[Stored data entries]
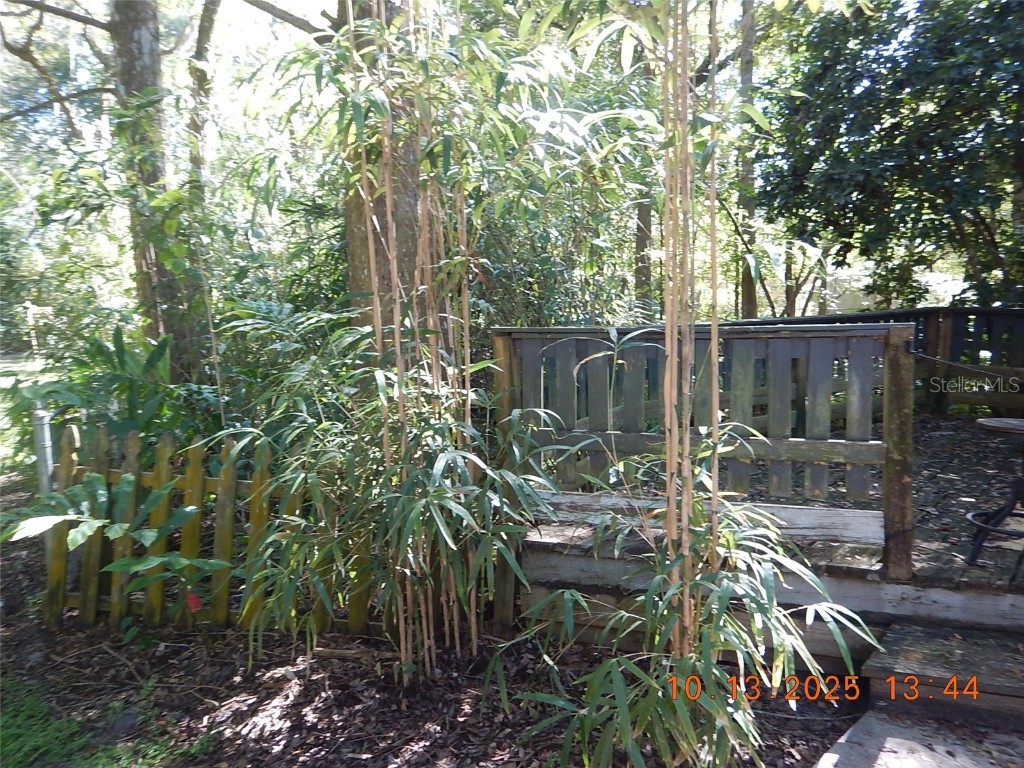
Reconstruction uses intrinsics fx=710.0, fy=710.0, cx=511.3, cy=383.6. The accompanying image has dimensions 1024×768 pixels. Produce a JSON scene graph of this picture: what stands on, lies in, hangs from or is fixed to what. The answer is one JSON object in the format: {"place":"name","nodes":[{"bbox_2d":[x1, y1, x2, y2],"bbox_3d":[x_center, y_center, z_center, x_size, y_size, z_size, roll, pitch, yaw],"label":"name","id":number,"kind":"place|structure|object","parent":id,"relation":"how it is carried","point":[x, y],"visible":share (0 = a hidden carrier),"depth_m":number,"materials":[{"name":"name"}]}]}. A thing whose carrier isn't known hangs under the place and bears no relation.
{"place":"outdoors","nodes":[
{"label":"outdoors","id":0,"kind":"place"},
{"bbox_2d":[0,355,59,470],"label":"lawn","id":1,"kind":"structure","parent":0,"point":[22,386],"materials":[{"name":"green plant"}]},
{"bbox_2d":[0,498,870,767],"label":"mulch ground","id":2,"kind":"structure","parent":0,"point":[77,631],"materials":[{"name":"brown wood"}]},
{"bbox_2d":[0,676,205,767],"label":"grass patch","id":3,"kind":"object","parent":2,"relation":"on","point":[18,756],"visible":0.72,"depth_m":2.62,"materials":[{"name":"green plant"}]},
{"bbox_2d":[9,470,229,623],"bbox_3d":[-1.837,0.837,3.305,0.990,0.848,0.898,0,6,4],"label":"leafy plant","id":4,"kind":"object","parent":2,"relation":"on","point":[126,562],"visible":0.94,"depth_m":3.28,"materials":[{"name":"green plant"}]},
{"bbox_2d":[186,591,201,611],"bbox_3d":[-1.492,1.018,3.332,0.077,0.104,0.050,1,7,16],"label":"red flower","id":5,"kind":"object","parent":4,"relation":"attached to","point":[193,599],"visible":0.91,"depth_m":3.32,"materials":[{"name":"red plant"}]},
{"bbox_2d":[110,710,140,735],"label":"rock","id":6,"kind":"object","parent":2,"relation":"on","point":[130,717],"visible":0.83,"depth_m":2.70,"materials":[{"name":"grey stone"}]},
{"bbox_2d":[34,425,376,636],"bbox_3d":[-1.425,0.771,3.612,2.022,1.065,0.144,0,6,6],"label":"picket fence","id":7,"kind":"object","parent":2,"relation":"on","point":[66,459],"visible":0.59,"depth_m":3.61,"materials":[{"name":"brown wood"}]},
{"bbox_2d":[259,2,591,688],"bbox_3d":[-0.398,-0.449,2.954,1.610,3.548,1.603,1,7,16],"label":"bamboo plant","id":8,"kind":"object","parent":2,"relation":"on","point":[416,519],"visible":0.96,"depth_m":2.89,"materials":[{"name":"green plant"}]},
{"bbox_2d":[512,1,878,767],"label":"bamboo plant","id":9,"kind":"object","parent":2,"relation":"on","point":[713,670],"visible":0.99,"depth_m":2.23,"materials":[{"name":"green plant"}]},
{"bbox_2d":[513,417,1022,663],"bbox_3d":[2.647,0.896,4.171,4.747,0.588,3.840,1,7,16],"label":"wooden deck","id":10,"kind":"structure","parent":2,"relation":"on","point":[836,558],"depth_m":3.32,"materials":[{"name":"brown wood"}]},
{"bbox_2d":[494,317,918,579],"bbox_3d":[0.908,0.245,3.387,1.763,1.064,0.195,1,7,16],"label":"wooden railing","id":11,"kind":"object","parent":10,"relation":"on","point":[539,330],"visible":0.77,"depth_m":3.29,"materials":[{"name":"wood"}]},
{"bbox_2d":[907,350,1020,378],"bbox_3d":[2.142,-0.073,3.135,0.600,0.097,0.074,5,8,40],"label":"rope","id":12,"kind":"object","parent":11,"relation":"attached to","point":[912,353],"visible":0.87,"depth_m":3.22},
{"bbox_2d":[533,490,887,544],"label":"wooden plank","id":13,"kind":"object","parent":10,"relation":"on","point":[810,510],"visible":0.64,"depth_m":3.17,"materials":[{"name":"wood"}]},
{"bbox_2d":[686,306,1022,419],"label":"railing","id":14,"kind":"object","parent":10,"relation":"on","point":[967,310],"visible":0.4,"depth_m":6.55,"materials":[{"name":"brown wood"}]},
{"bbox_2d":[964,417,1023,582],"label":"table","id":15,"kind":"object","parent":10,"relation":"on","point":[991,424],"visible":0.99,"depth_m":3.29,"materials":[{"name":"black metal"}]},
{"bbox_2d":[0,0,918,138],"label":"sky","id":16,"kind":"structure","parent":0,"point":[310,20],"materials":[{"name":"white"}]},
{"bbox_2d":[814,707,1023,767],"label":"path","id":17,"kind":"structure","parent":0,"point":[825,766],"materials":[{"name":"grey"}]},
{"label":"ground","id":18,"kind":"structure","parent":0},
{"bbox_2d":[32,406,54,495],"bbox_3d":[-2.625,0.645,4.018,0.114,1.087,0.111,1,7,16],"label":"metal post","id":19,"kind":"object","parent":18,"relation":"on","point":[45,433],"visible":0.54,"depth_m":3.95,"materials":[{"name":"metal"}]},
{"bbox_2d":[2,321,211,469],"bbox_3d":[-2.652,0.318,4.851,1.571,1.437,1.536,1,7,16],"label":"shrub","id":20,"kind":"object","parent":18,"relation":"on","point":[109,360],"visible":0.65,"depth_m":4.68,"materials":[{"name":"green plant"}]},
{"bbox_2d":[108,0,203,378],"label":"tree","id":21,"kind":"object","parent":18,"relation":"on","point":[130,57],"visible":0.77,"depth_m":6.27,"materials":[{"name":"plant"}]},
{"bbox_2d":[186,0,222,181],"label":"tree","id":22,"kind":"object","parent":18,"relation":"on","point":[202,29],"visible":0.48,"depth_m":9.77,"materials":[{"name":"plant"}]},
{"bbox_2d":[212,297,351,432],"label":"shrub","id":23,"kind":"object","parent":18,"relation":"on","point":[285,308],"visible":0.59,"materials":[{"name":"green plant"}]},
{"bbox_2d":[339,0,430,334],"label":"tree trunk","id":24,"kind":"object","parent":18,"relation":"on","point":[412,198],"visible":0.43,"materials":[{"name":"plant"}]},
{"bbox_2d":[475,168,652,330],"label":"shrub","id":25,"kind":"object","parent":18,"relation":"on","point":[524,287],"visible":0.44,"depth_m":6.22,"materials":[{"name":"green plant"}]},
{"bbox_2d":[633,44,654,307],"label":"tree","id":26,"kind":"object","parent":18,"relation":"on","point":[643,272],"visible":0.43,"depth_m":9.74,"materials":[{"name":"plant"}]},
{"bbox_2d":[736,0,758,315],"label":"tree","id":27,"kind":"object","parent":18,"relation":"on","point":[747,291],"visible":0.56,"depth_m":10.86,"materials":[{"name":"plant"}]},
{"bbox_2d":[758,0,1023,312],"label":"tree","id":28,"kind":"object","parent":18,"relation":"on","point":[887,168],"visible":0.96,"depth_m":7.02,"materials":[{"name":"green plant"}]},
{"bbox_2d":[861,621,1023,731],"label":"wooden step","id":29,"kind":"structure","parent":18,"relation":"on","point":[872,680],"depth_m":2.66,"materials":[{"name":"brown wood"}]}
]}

**PROBLEM DESCRIPTION:** Your answer must be the records above, copied exactly, with no pictures.

**ANSWER BOX:**
Reconstruction uses intrinsics fx=710.0, fy=710.0, cx=511.3, cy=383.6. The accompanying image has dimensions 1024×768 pixels. Produce a JSON scene graph of this picture: what stands on, lies in, hangs from or is fixed to what. The answer is one JSON object in the format: {"place":"name","nodes":[{"bbox_2d":[x1, y1, x2, y2],"bbox_3d":[x_center, y_center, z_center, x_size, y_size, z_size, roll, pitch, yaw],"label":"name","id":number,"kind":"place|structure|object","parent":id,"relation":"how it is carried","point":[x, y],"visible":share (0 = a hidden carrier),"depth_m":number,"materials":[{"name":"name"}]}]}. A thing whose carrier isn't known hangs under the place and bears no relation.
{"place":"outdoors","nodes":[
{"label":"outdoors","id":0,"kind":"place"},
{"bbox_2d":[0,355,59,470],"label":"lawn","id":1,"kind":"structure","parent":0,"point":[22,386],"materials":[{"name":"green plant"}]},
{"bbox_2d":[0,498,870,767],"label":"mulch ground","id":2,"kind":"structure","parent":0,"point":[77,631],"materials":[{"name":"brown wood"}]},
{"bbox_2d":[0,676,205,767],"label":"grass patch","id":3,"kind":"object","parent":2,"relation":"on","point":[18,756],"visible":0.72,"depth_m":2.62,"materials":[{"name":"green plant"}]},
{"bbox_2d":[9,470,229,623],"bbox_3d":[-1.837,0.837,3.305,0.990,0.848,0.898,0,6,4],"label":"leafy plant","id":4,"kind":"object","parent":2,"relation":"on","point":[126,562],"visible":0.94,"depth_m":3.28,"materials":[{"name":"green plant"}]},
{"bbox_2d":[186,591,201,611],"bbox_3d":[-1.492,1.018,3.332,0.077,0.104,0.050,1,7,16],"label":"red flower","id":5,"kind":"object","parent":4,"relation":"attached to","point":[193,599],"visible":0.91,"depth_m":3.32,"materials":[{"name":"red plant"}]},
{"bbox_2d":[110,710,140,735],"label":"rock","id":6,"kind":"object","parent":2,"relation":"on","point":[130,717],"visible":0.83,"depth_m":2.70,"materials":[{"name":"grey stone"}]},
{"bbox_2d":[34,425,376,636],"bbox_3d":[-1.425,0.771,3.612,2.022,1.065,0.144,0,6,6],"label":"picket fence","id":7,"kind":"object","parent":2,"relation":"on","point":[66,459],"visible":0.59,"depth_m":3.61,"materials":[{"name":"brown wood"}]},
{"bbox_2d":[259,2,591,688],"bbox_3d":[-0.398,-0.449,2.954,1.610,3.548,1.603,1,7,16],"label":"bamboo plant","id":8,"kind":"object","parent":2,"relation":"on","point":[416,519],"visible":0.96,"depth_m":2.89,"materials":[{"name":"green plant"}]},
{"bbox_2d":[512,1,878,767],"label":"bamboo plant","id":9,"kind":"object","parent":2,"relation":"on","point":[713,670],"visible":0.99,"depth_m":2.23,"materials":[{"name":"green plant"}]},
{"bbox_2d":[513,417,1022,663],"bbox_3d":[2.647,0.896,4.171,4.747,0.588,3.840,1,7,16],"label":"wooden deck","id":10,"kind":"structure","parent":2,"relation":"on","point":[836,558],"depth_m":3.32,"materials":[{"name":"brown wood"}]},
{"bbox_2d":[494,317,918,579],"bbox_3d":[0.908,0.245,3.387,1.763,1.064,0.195,1,7,16],"label":"wooden railing","id":11,"kind":"object","parent":10,"relation":"on","point":[539,330],"visible":0.77,"depth_m":3.29,"materials":[{"name":"wood"}]},
{"bbox_2d":[907,350,1020,378],"bbox_3d":[2.142,-0.073,3.135,0.600,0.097,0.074,5,8,40],"label":"rope","id":12,"kind":"object","parent":11,"relation":"attached to","point":[912,353],"visible":0.87,"depth_m":3.22},
{"bbox_2d":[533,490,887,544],"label":"wooden plank","id":13,"kind":"object","parent":10,"relation":"on","point":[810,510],"visible":0.64,"depth_m":3.17,"materials":[{"name":"wood"}]},
{"bbox_2d":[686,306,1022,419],"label":"railing","id":14,"kind":"object","parent":10,"relation":"on","point":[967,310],"visible":0.4,"depth_m":6.55,"materials":[{"name":"brown wood"}]},
{"bbox_2d":[964,417,1023,582],"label":"table","id":15,"kind":"object","parent":10,"relation":"on","point":[991,424],"visible":0.99,"depth_m":3.29,"materials":[{"name":"black metal"}]},
{"bbox_2d":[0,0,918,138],"label":"sky","id":16,"kind":"structure","parent":0,"point":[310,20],"materials":[{"name":"white"}]},
{"bbox_2d":[814,707,1023,767],"label":"path","id":17,"kind":"structure","parent":0,"point":[825,766],"materials":[{"name":"grey"}]},
{"label":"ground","id":18,"kind":"structure","parent":0},
{"bbox_2d":[32,406,54,495],"bbox_3d":[-2.625,0.645,4.018,0.114,1.087,0.111,1,7,16],"label":"metal post","id":19,"kind":"object","parent":18,"relation":"on","point":[45,433],"visible":0.54,"depth_m":3.95,"materials":[{"name":"metal"}]},
{"bbox_2d":[2,321,211,469],"bbox_3d":[-2.652,0.318,4.851,1.571,1.437,1.536,1,7,16],"label":"shrub","id":20,"kind":"object","parent":18,"relation":"on","point":[109,360],"visible":0.65,"depth_m":4.68,"materials":[{"name":"green plant"}]},
{"bbox_2d":[108,0,203,378],"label":"tree","id":21,"kind":"object","parent":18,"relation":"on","point":[130,57],"visible":0.77,"depth_m":6.27,"materials":[{"name":"plant"}]},
{"bbox_2d":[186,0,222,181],"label":"tree","id":22,"kind":"object","parent":18,"relation":"on","point":[202,29],"visible":0.48,"depth_m":9.77,"materials":[{"name":"plant"}]},
{"bbox_2d":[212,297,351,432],"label":"shrub","id":23,"kind":"object","parent":18,"relation":"on","point":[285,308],"visible":0.59,"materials":[{"name":"green plant"}]},
{"bbox_2d":[339,0,430,334],"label":"tree trunk","id":24,"kind":"object","parent":18,"relation":"on","point":[412,198],"visible":0.43,"materials":[{"name":"plant"}]},
{"bbox_2d":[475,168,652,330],"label":"shrub","id":25,"kind":"object","parent":18,"relation":"on","point":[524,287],"visible":0.44,"depth_m":6.22,"materials":[{"name":"green plant"}]},
{"bbox_2d":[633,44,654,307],"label":"tree","id":26,"kind":"object","parent":18,"relation":"on","point":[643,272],"visible":0.43,"depth_m":9.74,"materials":[{"name":"plant"}]},
{"bbox_2d":[736,0,758,315],"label":"tree","id":27,"kind":"object","parent":18,"relation":"on","point":[747,291],"visible":0.56,"depth_m":10.86,"materials":[{"name":"plant"}]},
{"bbox_2d":[758,0,1023,312],"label":"tree","id":28,"kind":"object","parent":18,"relation":"on","point":[887,168],"visible":0.96,"depth_m":7.02,"materials":[{"name":"green plant"}]},
{"bbox_2d":[861,621,1023,731],"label":"wooden step","id":29,"kind":"structure","parent":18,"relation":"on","point":[872,680],"depth_m":2.66,"materials":[{"name":"brown wood"}]}
]}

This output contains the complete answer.